_Fragment:_

CRN Polska Za kilka dni zaczyna się II Kongres e-Gospodarki, pierwsza z serii tegorocznych debat nad informatyzacją kraju. Na zebraniu rady programowej kongresu zauważył pan, że możemy długo dyskutować o wdrożeniach systemów informatycznych w administracji publicznej, ale bez zmian w ustawie o zamówieniach publicznych nie będziemy mieli udanych wdrożeń…

Gustaw Pietrzyk: To prawda. Jednak brak udanych wdrożeń w sektorze państwowym, to nie tylko wina złej ustawy o zamówieniach publicznych. Informatyzacja sektora państwowego powinna przebiegać zgodnie ze standardami stosowanymi w biznesie. Zamówieniu systemu powinna zatem towarzyszyć szczegółowa tzw. definicja celu. Poza tym sektor państwowy zwykle nie daje odpowiedzi na podstawowe pytanie: po co budujemy system? Przykładem jest system Centralnej Ewidencji Pojazdów i Kierowców. Konieczność jego budowy wynika z ustawy, ale ustawodawca nie napisał, po co się go buduje, bo to leży w gestii ministra spraw wewnętrznych i administracji. Minister zdefiniował zatem cel jako – ogólnie rzecz biorąc – ograniczenie przestępczości związanej z samochodami i usprawnienie jakości obsługi obywateli. Jednak takie ogólne stwierdzenie to nadal za mało, żeby zaprojektować system. Na takim poziomie ogólności liczba sposobów implementacji jest w praktyce nieskończona. Dlatego konieczne są konkrety, m.in. określenie celów i kryteriów powodzenia zastosowanego systemu. Na przykład: przestępczość w pierwszym roku działania systemu powinna spaść o 15 proc.

CRN Polska Tymczasem zamawiamy produkt, ale sami do końca nie wiemy, jak on ma wyglądać…

Gustaw Pietrzyk: …co pozwala oferentom na 'wciskanie’ zamawiającym posiadanych produktów i tłumaczenie, że 'nawet, jeśli chcecie czegoś innego, w rzeczywistości potrzebujecie tego, co mamy w ofercie’. Tak nie powinno być. Drugą ważną sprawą, obok celów, są koszty. Projekty w biznesie opisywane są według schematu: korzyści versus koszty. Korzyści powinny być opisane metrykami, z których coś wynika. W administracji najczęściej wymierny charakter mają koszty, a korzyści to niewymierna satysfakcja, że będziemy mieć nowoczesne narzędzie. A przecież bez określenia korzyści i oczekiwań nie da się ustalić koniecznych i wystarczających kosztów przedsięwzięcia.

CRN Polska System IT – to duży wydatek, biznesmeni chcą więc wiedzieć, na co idą ich pieniądze. Politycy i urzędnicy obracają nie swoimi pieniędzmi i może stąd pewna nonszalancja w ich wydawaniu?

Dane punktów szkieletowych
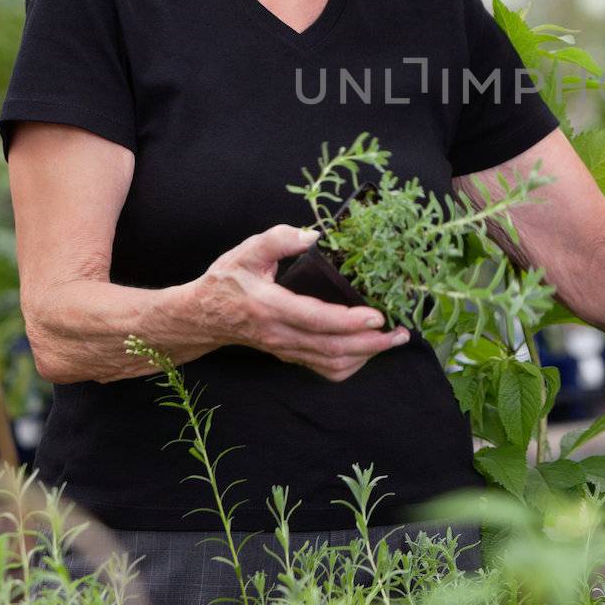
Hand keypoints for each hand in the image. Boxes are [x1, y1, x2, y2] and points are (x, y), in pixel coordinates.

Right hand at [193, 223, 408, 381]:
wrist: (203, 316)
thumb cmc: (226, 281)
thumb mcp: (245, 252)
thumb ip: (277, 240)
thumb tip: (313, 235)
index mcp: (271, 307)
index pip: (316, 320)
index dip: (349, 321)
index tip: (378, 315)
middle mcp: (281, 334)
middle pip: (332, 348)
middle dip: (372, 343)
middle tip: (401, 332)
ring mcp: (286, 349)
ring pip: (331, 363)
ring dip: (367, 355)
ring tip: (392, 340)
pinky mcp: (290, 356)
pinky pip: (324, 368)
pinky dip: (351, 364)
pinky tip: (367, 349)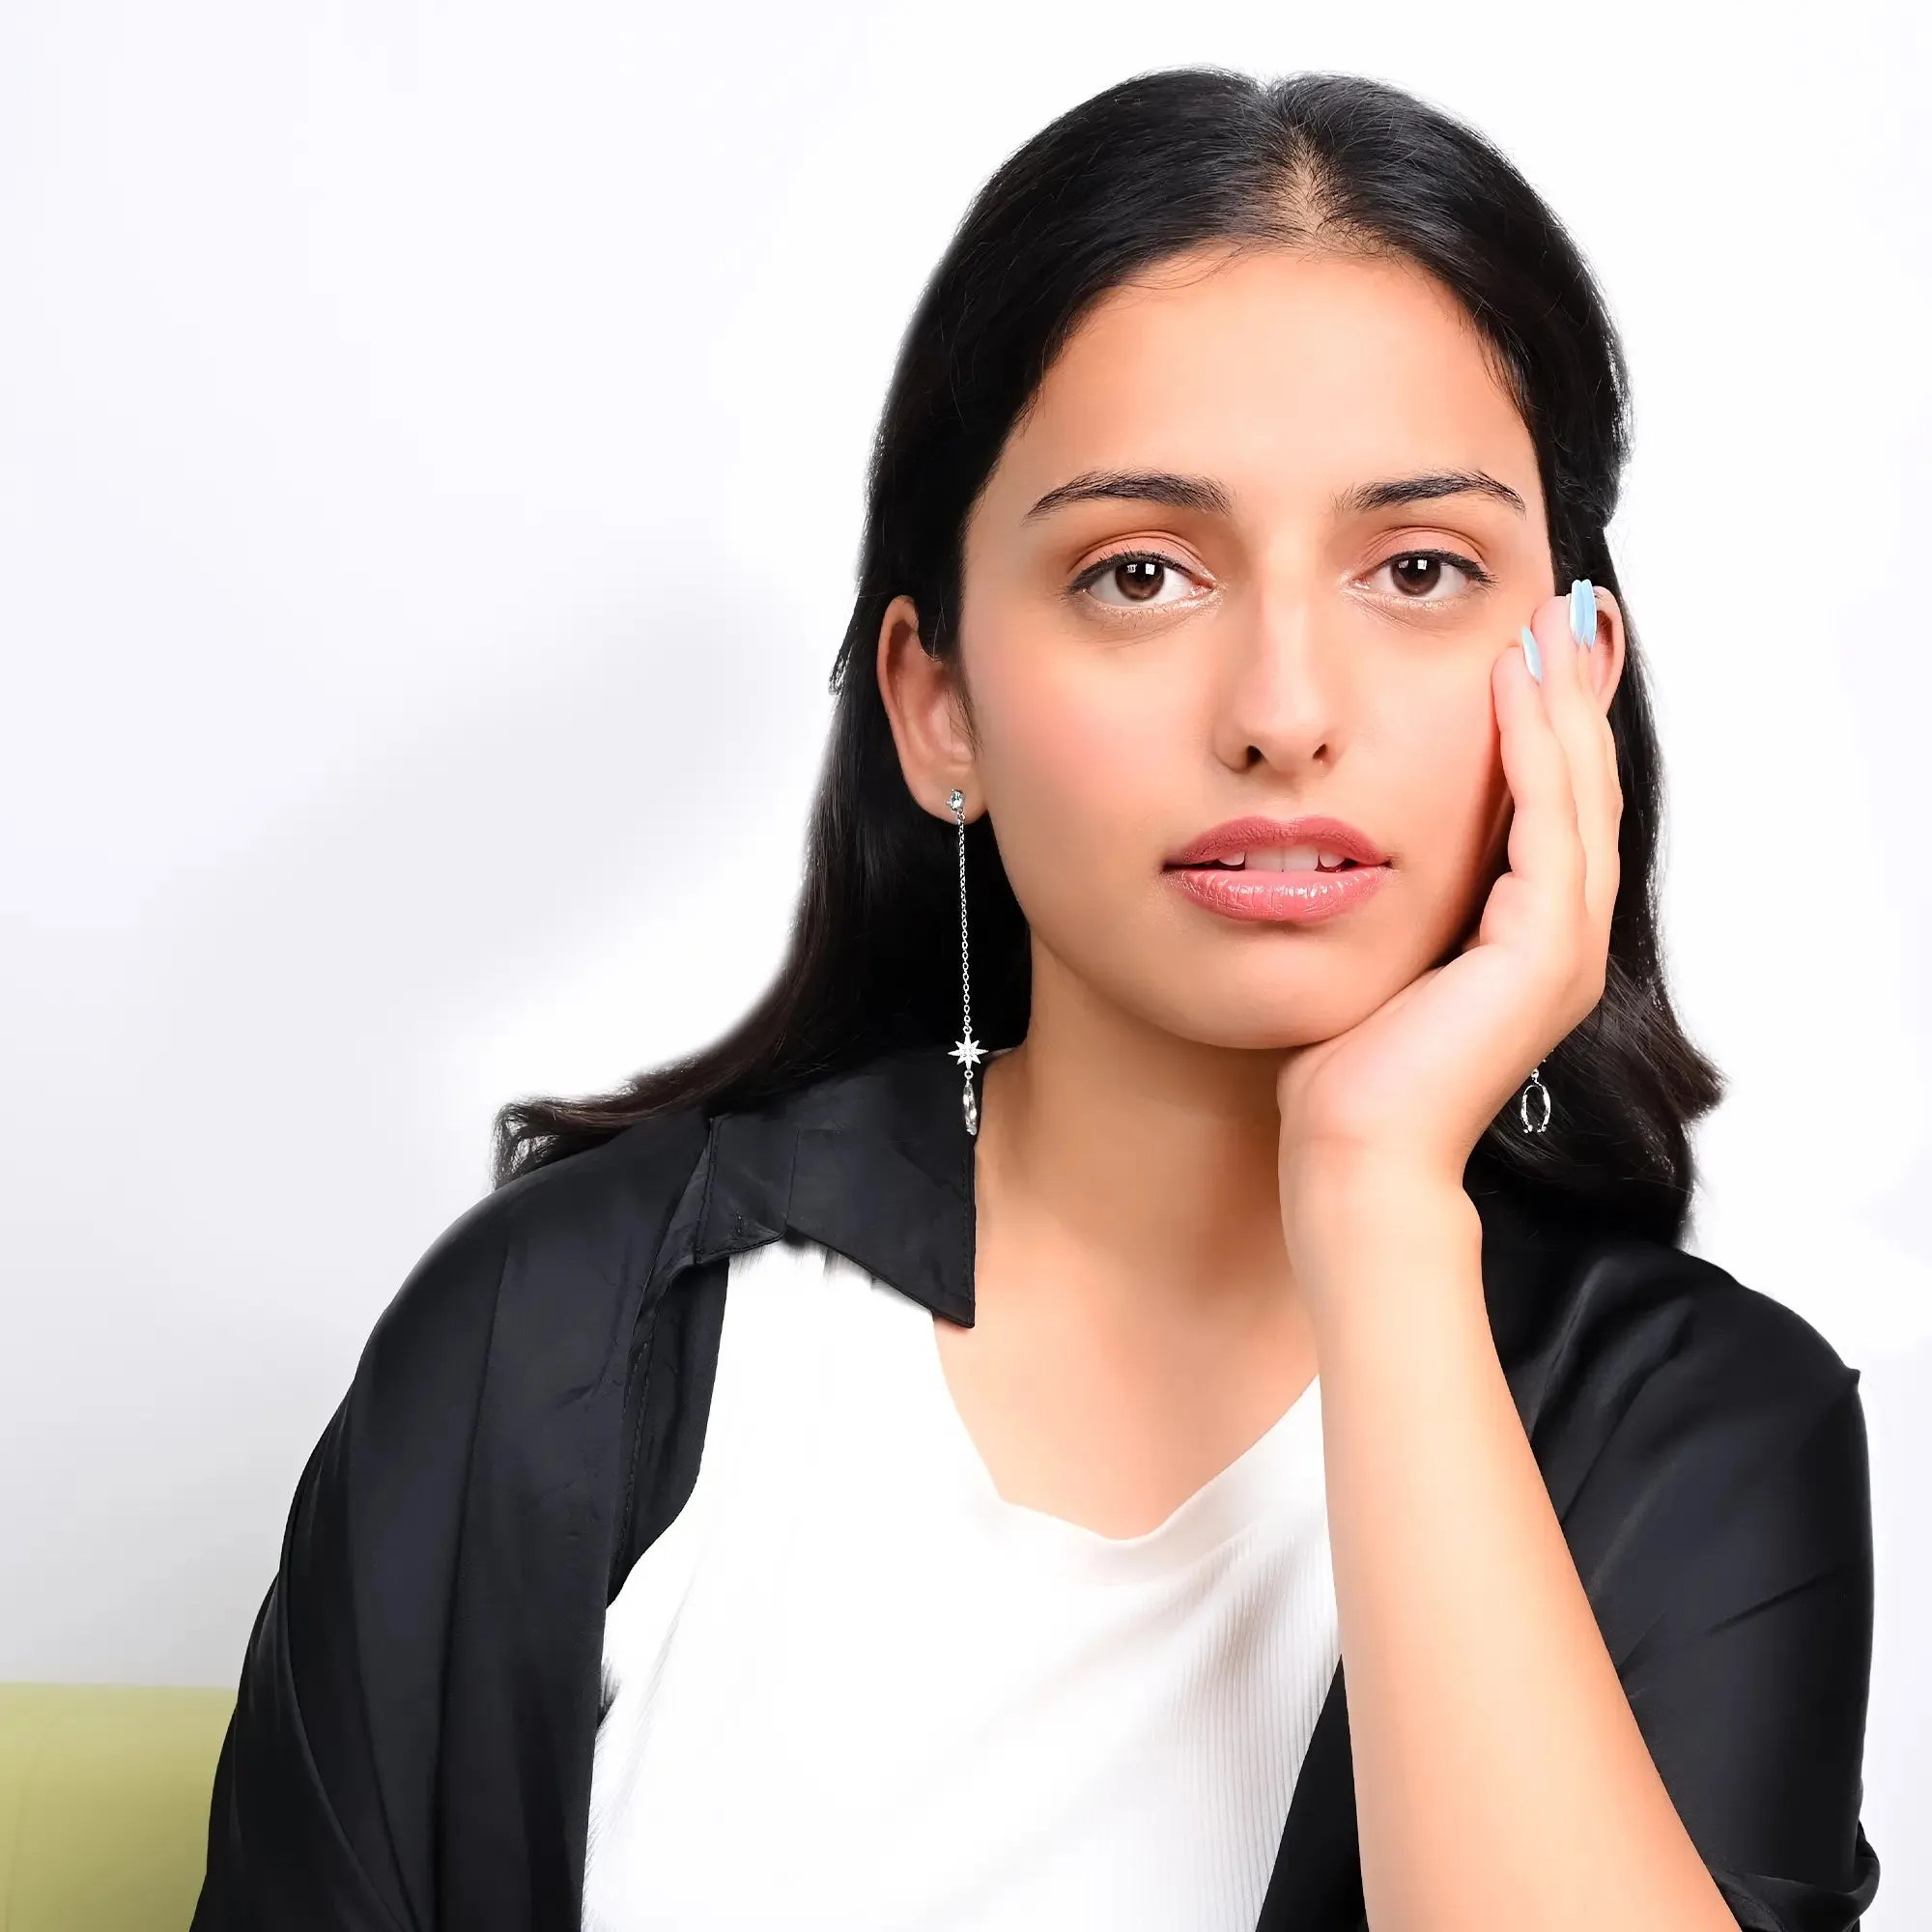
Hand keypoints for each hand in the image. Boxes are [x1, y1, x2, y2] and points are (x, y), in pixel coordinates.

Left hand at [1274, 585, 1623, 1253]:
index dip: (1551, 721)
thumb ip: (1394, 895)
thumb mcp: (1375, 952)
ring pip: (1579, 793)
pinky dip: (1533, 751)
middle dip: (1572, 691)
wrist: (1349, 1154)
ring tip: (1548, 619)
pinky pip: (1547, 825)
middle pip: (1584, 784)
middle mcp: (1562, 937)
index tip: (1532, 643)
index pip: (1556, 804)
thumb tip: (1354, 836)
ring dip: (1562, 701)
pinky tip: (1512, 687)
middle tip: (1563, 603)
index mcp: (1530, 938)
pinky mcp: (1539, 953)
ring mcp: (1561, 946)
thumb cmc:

_Opis ćwiczenia:_
Powtórz dosłownie fragment wywiadu od „Gustaw Pietrzyk: …co” aż do „w ich wydawaniu?”. Korzystaj wyłącznie z wywiadu.

_Wynik zadania:_
Gustaw Pietrzyk: …co pozwala oferentom na 'wciskanie’ zamawiającym posiadanych produktów i tłumaczenie, że 'nawet, jeśli chcecie czegoś innego, w rzeczywistości potrzebujecie tego, co mamy w ofercie’. Tak nie powinno być. Drugą ważną sprawą, obok celów, są koszty. Projekty w biznesie opisywane są według schematu: korzyści versus koszty. Korzyści powinny być opisane metrykami, z których coś wynika. W administracji najczęściej wymierny charakter mają koszty, a korzyści to niewymierna satysfakcja, że będziemy mieć nowoczesne narzędzie. A przecież bez określenia korzyści i oczekiwań nie da się ustalić koniecznych i wystarczających kosztów przedsięwzięcia.

CRN Polska System IT – to duży wydatek, biznesmeni chcą więc wiedzieć, na co idą ich pieniądze. Politycy i urzędnicy obracają nie swoimi pieniędzmi i może stąd pewna nonszalancja w ich wydawaniu?